AIM OF THE TASK
Pictures are to be left out; everything else in the records must be repeated exactly.
--------------------------------------------------
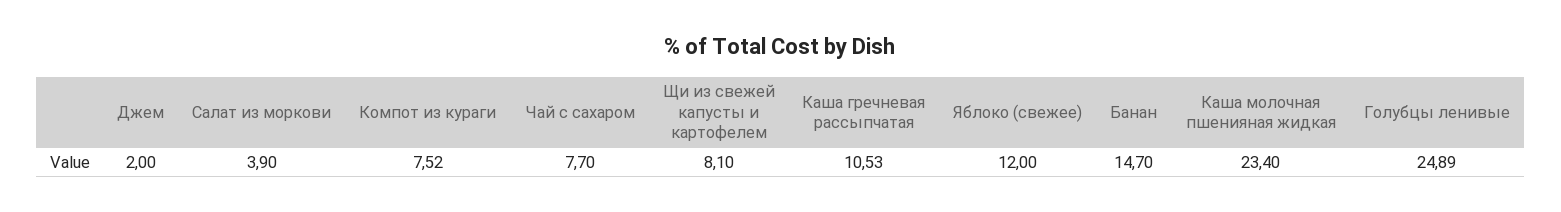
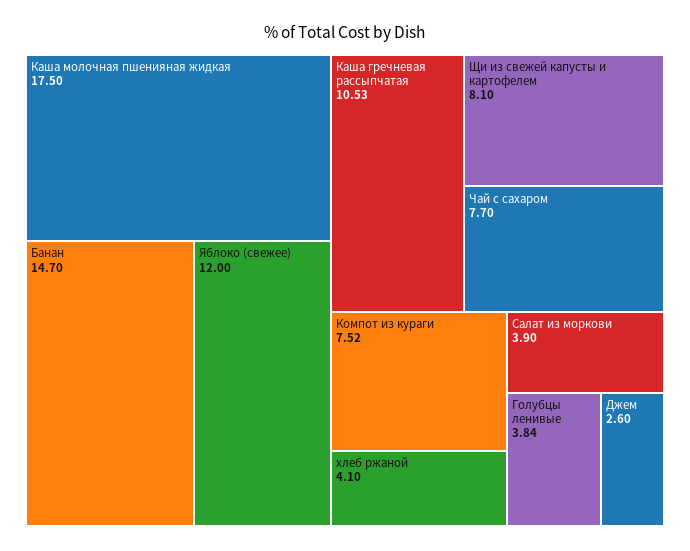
  {
-   "Джем": 2,
+   "Джем": 2.6,
    "Салат из моркови": 3.9,
    "Компот из кураги": 7.52,
    "Чай с сахаром": 7.7,
    "Щи из свежей капусты и картофелем": 8.1,
    "Каша гречневая рассыпчатая": 10.53,
    "Яблоко (свежее)": 12,
    "Банан": 14.7,
-   "Каша молочная пшенияная жидкая": 23.4,
+   "Каша молочная пшенияная жидкая": 17.5,
-   "Голубцы ленивые": 24.89
+   "Голубцы ленивые": 3.84,
+   "хлеб ржаной": 4.1
  }

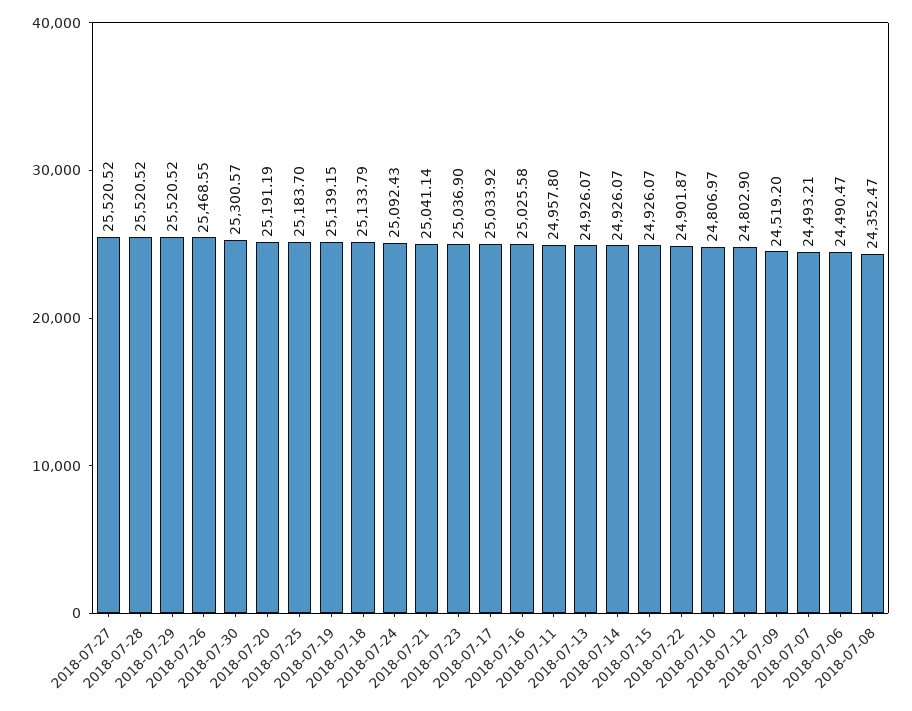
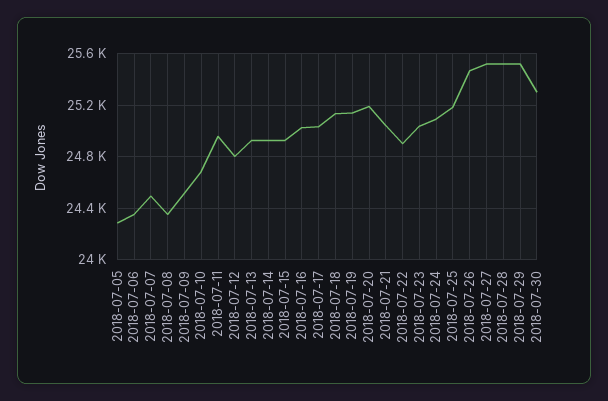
  {
    "2018-07-27": 25520.52,
    "2018-07-28": 25520.52,
    "2018-07-29": 25520.52,
    "2018-07-26": 25468.55,
    "2018-07-30": 25300.57,
    "2018-07-20": 25191.19,
    "2018-07-25": 25183.7,
    "2018-07-19": 25139.15,
    "2018-07-18": 25133.79,
    "2018-07-24": 25092.43,
    "2018-07-21": 25041.14,
    "2018-07-23": 25036.9,
    "2018-07-17": 25033.92,
    "2018-07-16": 25025.58,
    "2018-07-11": 24957.8,
    "2018-07-13": 24926.07,
    "2018-07-14": 24926.07,
    "2018-07-15": 24926.07,
    "2018-07-22": 24901.87,
-   "2018-07-10": 24806.97,
+   "2018-07-10": 24700,
    "2018-07-12": 24802.9,
    "2018-07-09": 24519.2,
    "2018-07-07": 24493.21,
-   "2018-07-06": 24490.47,
+   "2018-07-06": 24350,
-   "2018-07-08": 24352.47
+   "2018-07-08": 24352.47,
+   "2018-07-05": 24300
  }

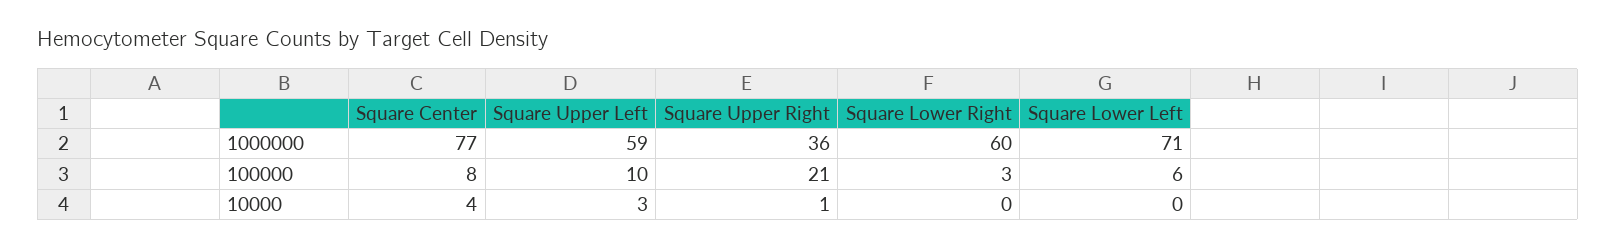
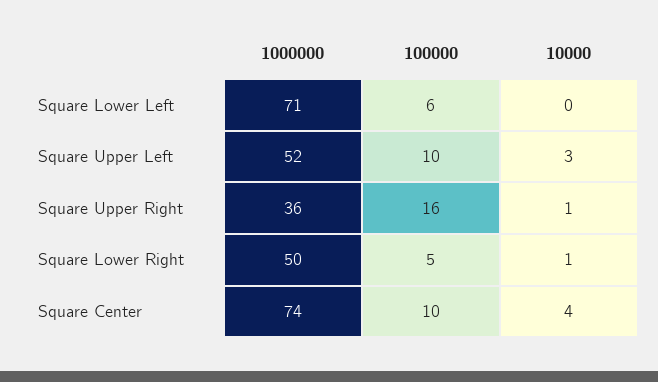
  {
    "Square Center": {
-     "1000000": 77,
+     "1000000": 74,
-     "100000": 8,
+     "100000": 10,
      "10000": 4
    },
    "Square Upper Left": {
-     "1000000": 59,
+     "1000000": 52,
      "100000": 10,
      "10000": 3
    },
    "Square Upper Right": {
      "1000000": 36,
-     "100000": 21,
+     "100000": 16,
      "10000": 1
    },
    "Square Lower Right": {
-     "1000000": 60,
+     "1000000": 50,
-     "100000": 3,
+     "100000": 5,
-     "10000": 0
+     "10000": 1
    },
    "Square Lower Left": {
      "1000000": 71,
      "100000": 6,
      "10000": 0
    }
  }

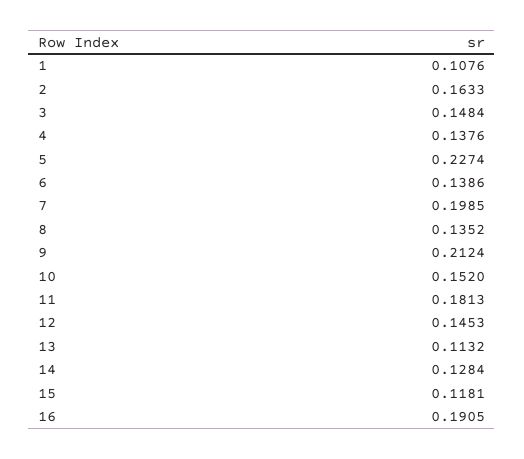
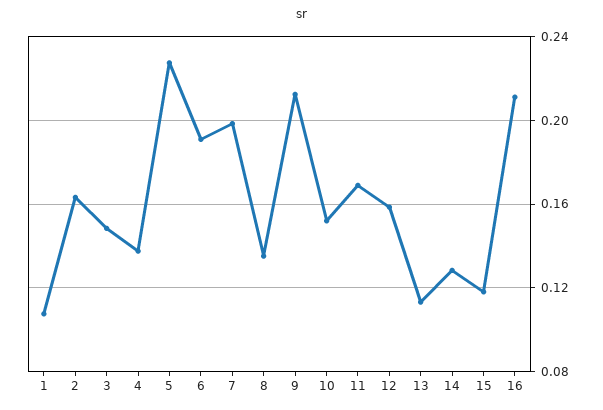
  {
    "1": 0.1076,
    "2": 0.1633,
    "3": 0.1484,
    "4": 0.1376,
    "5": 0.2274,
-   "6": 0.1386,
+   "6": 0.19,
    "7": 0.1985,
    "8": 0.1352,
    "9": 0.2124,
    "10": 0.152,
-   "11": 0.1813,
+   "11": 0.17,
-   "12": 0.1453,
+   "12": 0.16,
    "13": 0.1132,
    "14": 0.1284,
    "15": 0.1181,
-   "16": 0.1905
+   "16": 0.21
  }

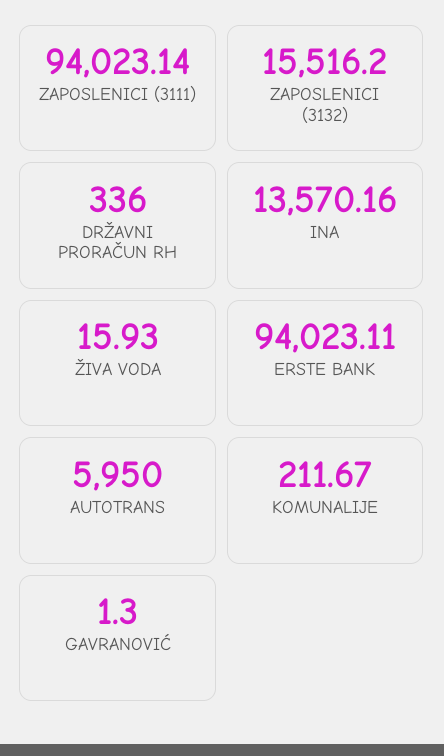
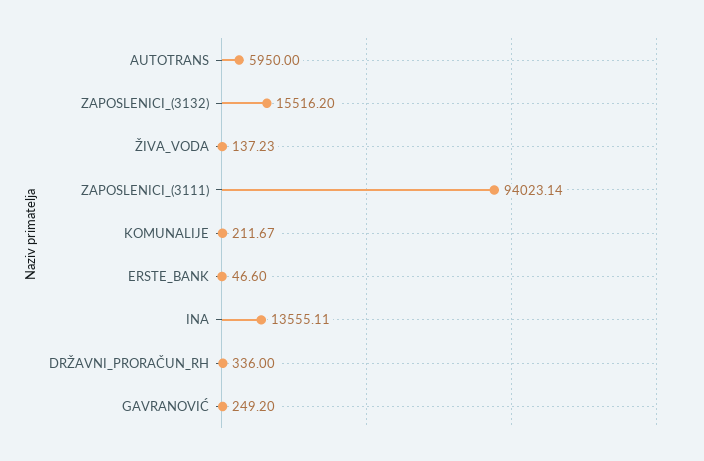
  {
    "ZAPOSLENICI (3111)": 94023.14,
    "ZAPOSLENICI (3132)": 15516.2,
    "DRŽAVNI PRORAČUN RH": 336,
-   "INA": 13570.16,
+   "INA": 13555.11,
-   "ŽIVA VODA": 15.93,
+   "ŽIVA VODA": 137.23,
-   "ERSTE BANK": 94023.11,
+   "ERSTE BANK": 46.6,
    "AUTOTRANS": 5950,
    "KOMUNALIJE": 211.67,
-   "GAVRANOVIĆ": 1.3
+   "GAVRANOVIĆ": 249.2
  }

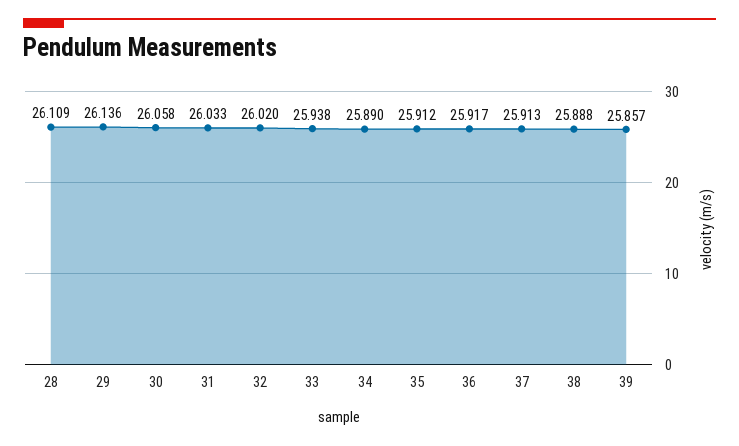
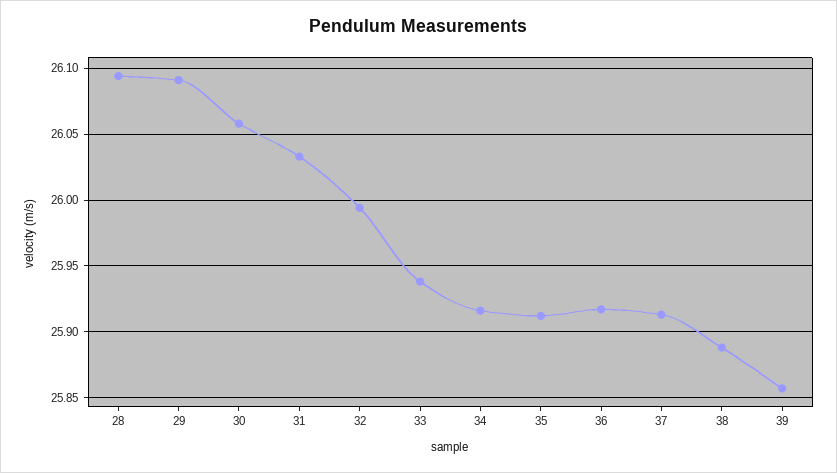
  {
-   "28": 26.109,
+   "28": 26.095,
-   "29": 26.136,
+   "29": 26.09,
    "30": 26.058,
    "31": 26.033,
-   "32": 26.02,
+   "32": 25.995,
    "33": 25.938,
-   "34": 25.89,
+   "34": 25.915,
    "35": 25.912,
    "36": 25.917,
    "37": 25.913,
    "38": 25.888,
    "39": 25.857
  }

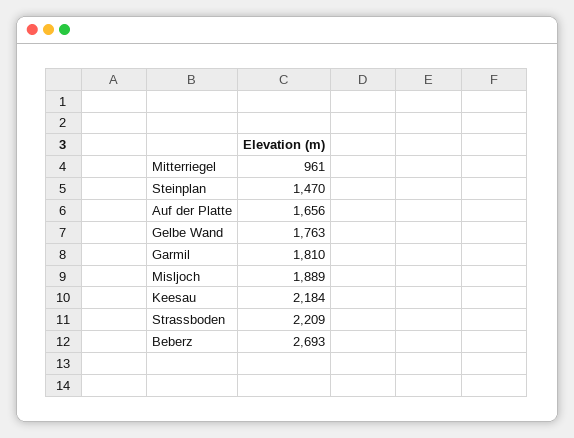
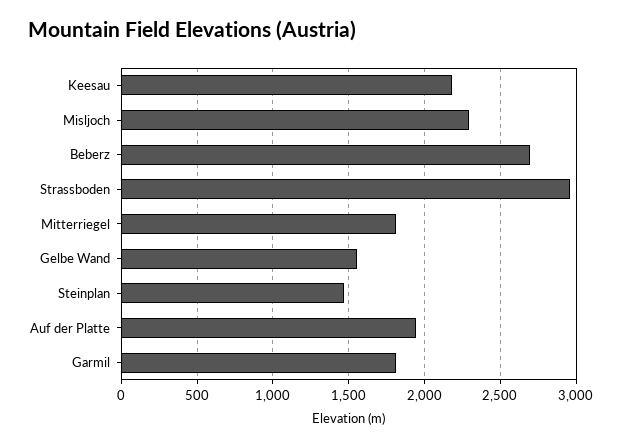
  {
-   "Mitterriegel": 961,
+   "Mitterriegel": 1800,
    "Steinplan": 1470,
-   "Auf der Platte": 1656,
+   "Auf der Platte": 1950,
-   "Gelbe Wand": 1763,
+   "Gelbe Wand": 1550,
    "Garmil": 1810,
-   "Misljoch": 1889,
+   "Misljoch": 2300,
    "Keesau": 2184,
-   "Strassboden": 2209,
+   "Strassboden": 2950,
    "Beberz": 2693
  }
--------------------------------------------------
OUTPUT FOR THIS TASK
  {
-   "Джем": 2,
+   "Джем": 2.6,
    "Салат из моркови": 3.9,
    "Компот из кураги": 7.52,
    "Чай с сахаром": 7.7,
    "Щи из свежей капусты и картофелем": 8.1,
    "Каша гречневая рассыпчатая": 10.53,
    "Яблоко (свежее)": 12,
    "Банан": 14.7,
-   "Каша молочная пшенияная жидкая": 23.4,
+   "Каша молочная пшенияная жидкая": 17.5,
-   "Голубцы ленивые": 24.89
+   "Голубцы ленивые": 3.84,
+   "хлеб ржаной": 4.1
  }

  {
    "2018-07-27": 25520.52,
    "2018-07-28": 25520.52,
    "2018-07-29": 25520.52,
    "2018-07-26": 25468.55,
    "2018-07-30": 25300.57,
    "2018-07-20": 25191.19,
    "2018-07-25": 25183.7,
    "2018-07-19": 25139.15,
    "2018-07-18": 25133.79,
    "2018-07-24": 25092.43,
    "2018-07-21": 25041.14,
    "2018-07-23": 25036.9,
    "2018-07-17": 25033.92,
    "2018-07-16": 25025.58,
    "2018-07-11": 24957.8,
    "2018-07-13": 24926.07,
    "2018-07-14": 24926.07,
    "2018-07-15": 24926.07,
    "2018-07-22": 24901.87,
-   "2018-07-10": 24806.97,
+   "2018-07-10": 24700,
    "2018-07-12": 24802.9,
    "2018-07-09": 24519.2,
    "2018-07-07": 24493.21,
-   "2018-07-06": 24490.47,
+   "2018-07-06": 24350,
-   "2018-07-08": 24352.47
+   "2018-07-08": 24352.47,
+   "2018-07-05": 24300
  }

  {
    "Square Center": {
-     "1000000": 77,
+     "1000000": 74,
-     "100000": 8,
+     "100000": 10,
      "10000": 4
    },
    "Square Upper Left": {
-     "1000000": 59,
+     "1000000": 52,
      "100000": 10,
      "10000": 3
    },
    "Square Upper Right": {
      "1000000": 36,
-     "100000": 21,
+     "100000": 16,
      "10000": 1
    },
    "Square Lower Right": {
-     "1000000": 60,
+     "1000000": 50,
-     "100000": 3,
+     "100000": 5,
-     "10000": 0
+     "10000": 1
    },
    "Square Lower Left": {
      "1000000": 71,
      "100000": 6,
      "10000": 0
    }
  }

  {
    "1": 0.1076,
    "2": 0.1633,
    "3": 0.1484,
    "4": 0.1376,
    "5": 0.2274,
-   "6": 0.1386,
+   "6": 0.19,
    "7": 0.1985,
    "8": 0.1352,
    "9": 0.2124,
    "10": 0.152,
-   "11": 0.1813,
+   "11": 0.17,
-   "12": 0.1453,
+   "12": 0.16,
    "13": 0.1132,
    "14": 0.1284,
    "15": 0.1181,
-   "16": 0.1905
+   "16": 0.21
  }

  {
    "ZAPOSLENICI (3111)": 94023.14,
    "ZAPOSLENICI (3132)": 15516.2,
    "DRŽAVNI PRORAČUN RH": 336,
-   "INA": 13570.16,
+   "INA": 13555.11,
-   "ŽIVA VODA": 15.93,
+   "ŽIVA VODA": 137.23,
-   "ERSTE BANK": 94023.11,
+   "ERSTE BANK": 46.6,
    "AUTOTRANS": 5950,
    "KOMUNALIJE": 211.67,
-   "GAVRANOVIĆ": 1.3
+   "GAVRANOVIĆ": 249.2
  }

  {
-   "28": 26.109,
+   "28": 26.095,
-   "29": 26.136,
+   "29": 26.09,
    "30": 26.058,
    "31": 26.033,
-   "32": 26.02,
+   "32": 25.995,
    "33": 25.938,
-   "34": 25.89,
+   "34": 25.915,
    "35": 25.912,
    "36": 25.917,
    "37": 25.913,
    "38": 25.888,
    "39": 25.857
  }

  {
-   "Mitterriegel": 961,
+   "Mitterriegel": 1800,
    "Steinplan": 1470,
-   "Auf der Platte": 1656,
+   "Auf der Platte": 1950,
-   "Gelbe Wand": 1763,
+   "Gelbe Wand": 1550,
    "Garmil": 1810,
-   "Misljoch": 1889,
+   "Misljoch": 2300,
    "Keesau": 2184,
-   "Strassboden": 2209,
+   "Strassboden": 2950,
    "Beberz": 2693
  }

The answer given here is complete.